数分して辿り着いた二人の目に飛び込んできたのは、まだ早朝にも拘らず出かける用意をしたグラスと、少し寂しげな表情を浮かべたエクトだった。
ミィナは二人に近づくなり声をかける。
「おはよう、エクト。エクトのお父さん、どこかに行くの?」
「う、うん。ちょっとね……」
その疑問には言葉が詰まって出てこないエクトに代わりに、グラスが答えた。
「魔王様に呼ばれたんだよ、つい昨日。きっと、他にも呼ばれてる人たちがいると思うよ」
「そうなんだ。それって、何しに行くの?」
何も知らないミィナはそう問いかける。
それ以上の詮索を抑えようとするユーミアを、グラスは視線で制した。
「さあ、おじさんも知らないんだ。でも暫く戻れないと思う。ミィナちゃん、エクトの事頼んでもいいかい? おじさんがいなくなって、一人になるから」
「うん、いいよ」
エクトが何かを言い返す暇もなく、ミィナは笑顔でそう答えた。この場所で様々な魔族と支えながら生きてきたミィナにとっては、何を今更とさえ思える言葉だった。だから答えるのを躊躇う理由がなかった。
グラスはミィナを見て一つ微笑むと、ユーミアの方へと向き直る。
「……ご迷惑をおかけするかもしれませんが、その時は宜しくお願いします」
そう言って深く頭を下げた。ルドルフはユーミアが初めて貧困街に来た時から何か裏があることを悟っていた。隠しきれていない上品さのある所作や、その体つきから。腕や足は平均よりも細いものの、それが意図してそうされたことは見る者が見れば察せる。
「はい、お任せください。私にできることなら、ではありますが……」
一方のユーミアは色々と察せられたことを知った上で、そう答えた。グラスには初めてここに足を踏み入れた際に随分と世話になっていた。それは、ルドルフの頼みを聞くには十分すぎる理由である。

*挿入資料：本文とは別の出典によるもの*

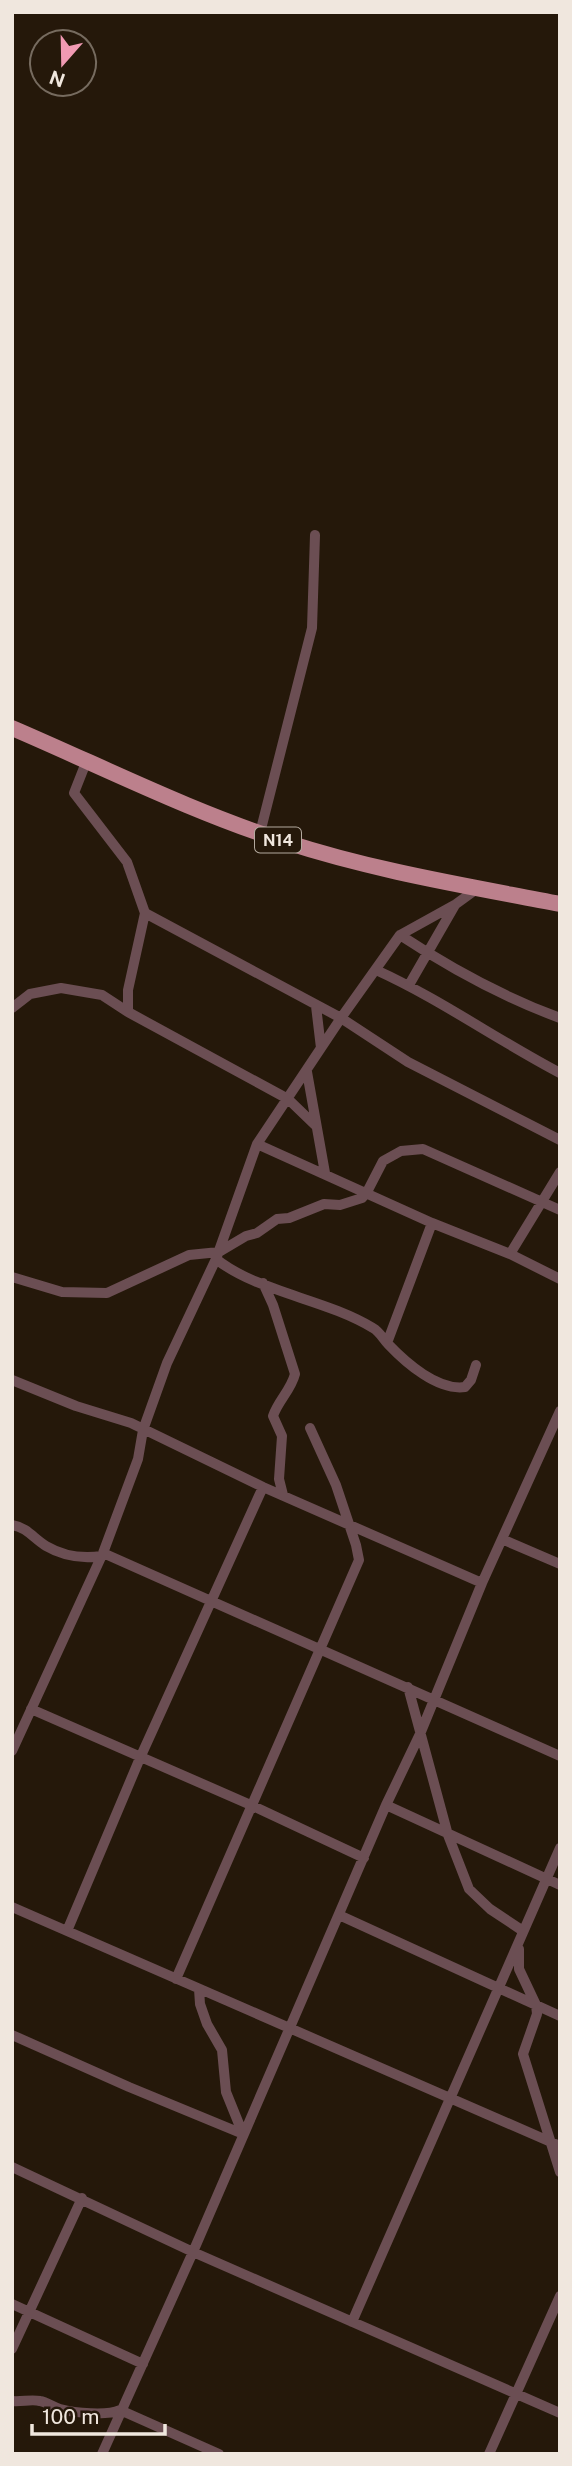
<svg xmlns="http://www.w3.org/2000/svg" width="572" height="2466" font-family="'Public Sans',sans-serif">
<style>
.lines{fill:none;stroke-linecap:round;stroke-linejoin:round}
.minor{stroke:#6b4e53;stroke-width:10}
.primary{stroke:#bc808c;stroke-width:16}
.labels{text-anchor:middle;stroke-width:7;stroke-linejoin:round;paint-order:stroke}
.shield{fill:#25180a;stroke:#b3a99e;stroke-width:2}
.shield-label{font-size:16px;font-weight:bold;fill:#f0e7de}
</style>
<rect width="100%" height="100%" fill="#25180a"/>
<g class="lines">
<path class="minor" d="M260,833L312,628L315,535
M145,913L341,1018L408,1062L560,1140
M400,935C450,968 503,997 560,1018
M376,970C440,999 497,1040 560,1073
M409,985L455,905
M316,1006L321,1048
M12,1008L30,994L61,988L102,995L128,1012V990L145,913L127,862L74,793L87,760
M128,1012L288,1099L315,1125
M307,1072L325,1173
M257,1144L432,1223L510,1254L560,1279
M510,1254L560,1172
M216,1259C257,1292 326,1299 373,1328C380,1332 383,1339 388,1344C406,1363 438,1391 465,1387L471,1380L476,1365
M12,1277L62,1292L107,1293L189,1255L219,1252L246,1236L257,1233L277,1219L289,1218L324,1204L340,1205L362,1198L367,1192L383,1161L401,1151L423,1149L560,1210
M263,1283L273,1305L295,1374C291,1390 278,1401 273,1416L282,1436L279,1479L283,1495
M387,1343L432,1223
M12,1380L76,1406L131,1423L263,1487L482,1583
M12,1525C28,1528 33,1538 46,1546C63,1556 82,1559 102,1556
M504,1540L560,1564
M103,1553L560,1756
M408,1687L448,1835L469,1889L490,1909L523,1931
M31,1709L253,1806L364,1858
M12,1751L103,1553L138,1459L143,1430L167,1363L216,1259L257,1144L341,1018L400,935L456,904L478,888
M386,1805L560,1885
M12,1907L560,2146
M339,1915L560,2016
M67,1931L140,1758L263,1487
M519,1949V1969L536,2005L537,2014L523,2054L560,2172
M176,1979L359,1560L356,1545L336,1485L310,1428
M12,2035L129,2087L243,2134L226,2092L222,2050L207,2024L200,2004L199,1989
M12,2167L193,2252L560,2413
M12,2304L143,2364
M352,2322L560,1848
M12,2349L82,2198
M12,2401C22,2402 31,2399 40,2401C47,2402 53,2407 60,2409C75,2413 107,2416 120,2410L219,2454
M102,2454L193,2252L386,1805L420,1734L482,1583L560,1411
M489,2454L560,2296"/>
<path class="primary" d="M12,728C103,767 192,812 286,842C375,871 468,886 560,904"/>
</g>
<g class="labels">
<rect class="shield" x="255" y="827.5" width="46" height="25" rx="5"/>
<g class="shield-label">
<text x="278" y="846">N14</text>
</g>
</g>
<rect width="572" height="2466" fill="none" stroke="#f0e7de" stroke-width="28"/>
<g transform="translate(63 63) rotate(200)"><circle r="33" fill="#25180a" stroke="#766b5f" stroke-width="2"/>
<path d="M0-5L12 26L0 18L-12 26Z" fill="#f19ab3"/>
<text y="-10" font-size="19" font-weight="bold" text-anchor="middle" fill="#f0e7de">N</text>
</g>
<path d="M32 2424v10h133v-10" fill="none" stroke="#f0e7de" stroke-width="3.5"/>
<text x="42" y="2424" font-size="21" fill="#f0e7de" stroke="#25180a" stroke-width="5" paint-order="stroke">100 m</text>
</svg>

もっとも、最優先がミィナであることに変わりはないのだが。
「じゃあちょっと行ってくるよ、エクト」
そう言うとグラスはその場を立ち去った。その姿が見えなくなってから、ミィナはエクトに声をかけた。
「エクト、遊びに行こっ!」
「……ごめん、今はそんな気分じゃ――」
「ダメ。私はおじさんにエクトのことを頼まれたんだから、元気がないなら励まさないと」
そう言ってグイッと近づけたミィナの表情はいつものような純粋な笑顔ではなく、どこか心配そうなものが混ざっていた。
自分を心配して気丈に振舞っている。それに気が付いたエクトは、ため息をつきながら答えた。その表情は完全にとは言えなくとも、先程よりも幾分マシになっていた。
「分かったよ、遊びに行こう。こんな時に家に籠るのもあれだから、外にしない?」
その言葉を聞いたミィナの表情はパァッと明るくなる。それと同時にユーミアの方へ視線を移す。
「じゃあユーミア、行ってくるね」
「はい。お気を付けて」
そのユーミアの言葉を背に、ミィナはエクトを引っ張ってどこかへと駆けて行った。